I am not sure what is the “commit time” on your figure. Is it the timestamp the client side sees the commit outcome? If so, I might have an explanation to what happened – it is because the outcome from a batch is sent back in order:

But it seems these timestamps are milliseconds apart, which is quite a large interval. So my interpretation can be wrong.

(Paul J Davis) #3

Thanks for the quick reply, Jingyu!

The script that generates those graphs is here:

The widths of all those bars in the gantt chart are the Latency reported in the trace-*.xml files generated using the FDB_NETWORK_OPTION_TRACE_ENABLE and FDB_TR_OPTION_TRANSACTION_LOGGING_ENABLE options.

And I agree, I’d expect at least some variation on reported times but was surprised to see the multi-millisecond differences as well.

Thanks for the code link though! I’ll use that as another jumping point to start off learning more parts of the code base. I’ve not yet got a super clear picture of where all of the important bits in the code are so its been a bit of a slog grep’ing through the codebase trying to figure out where various things are.

(Alex Miller) #4

Your commit latency for a single document update is 25ms, which seems large for just a single write? What sort of cluster are you running this test against?

I’d be really suspicious that some priority issue is what’s causing this for you. Either many roles packed into one process causing each send() to involve switching to some other task, or local contention causing the transaction end time to be recorded artificially late. That said, I suppose we don’t have a test that measures the smear of reported transaction end times in batches, so it’s possible that there could be something actually weird here.

(Paul J Davis) #5

Thanks Alex,

This is just a local single fdbserver process on OS X. I was only looking at traces to double check that my code was doing what I intended when I noticed the odd behavior. I was just surprised because I was expecting batches to return similar-ish commit times for anything in a single batch so was just trying to figure out where my mental model was wrong there.

Also for those document writes, its 2 + 4 * $num_docs total writes per transaction. The writing on the chart is fairly tiny to read there. Though still low enough I wasn’t thinking that it was a factor.

I am aware that there were concerns about OS X performance though I couldn’t find anything in the forums as to why so I could totally believe this to just be a weird effect of the dev environment I’m using. I’m not at all concerned about the absolute values here, just that the commits were spread out even when they ended up in the same batch.

Thanks!

(A.J. Beamon) #6

All the transactions from a single batch (i.e. with the same commit version) should be responded to at roughly the same time by the proxy. Jingyu posted the loop that does this, and my expectation is that it wouldn’t take very long for this loop to send replies to everyone.

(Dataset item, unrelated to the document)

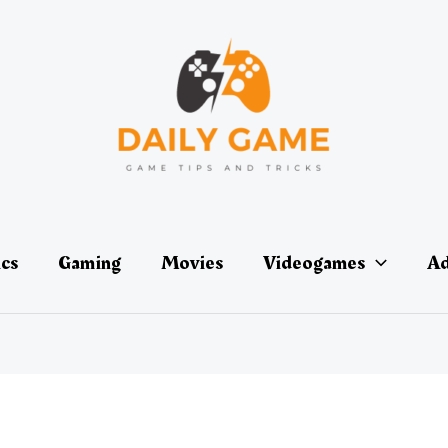
ics
Gaming
Movies
Videogames
Ad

On the client side, the latency is logged as soon as the client starts processing the reply. As long as one reply is being processed, however, subsequent ones will not be. I believe the response to this request will at the very least propagate all the way back up to your language binding, and depending on how you’ve written your client it could also include some of your client code as well. If you aren’t yourself running anything on the network thread in reaction to the commit completing, though, I wouldn’t expect this to take a particularly long time.

Another possibility that Alex alluded to is that your workload could be starving the client for brief intervals in between when it processes one commit response and when it starts processing the next. Is there any other activity going on with your client? It might be worth checking the ProcessMetrics client trace event to see if MainThreadCPUSeconds is large relative to elapsed, if the NetworkMetrics trace event has large values for S2Pri1 (an indicator for whether the event loop is ever taking a long time to flush), or whether you have any SlowTask trace events of relevant durations, meaning a single task runs for a while without yielding. The SlowTask events are sampled based on their duration, so depending on how long your test is, the absence of them may not be strong evidence of anything, but the presence of them could be interesting.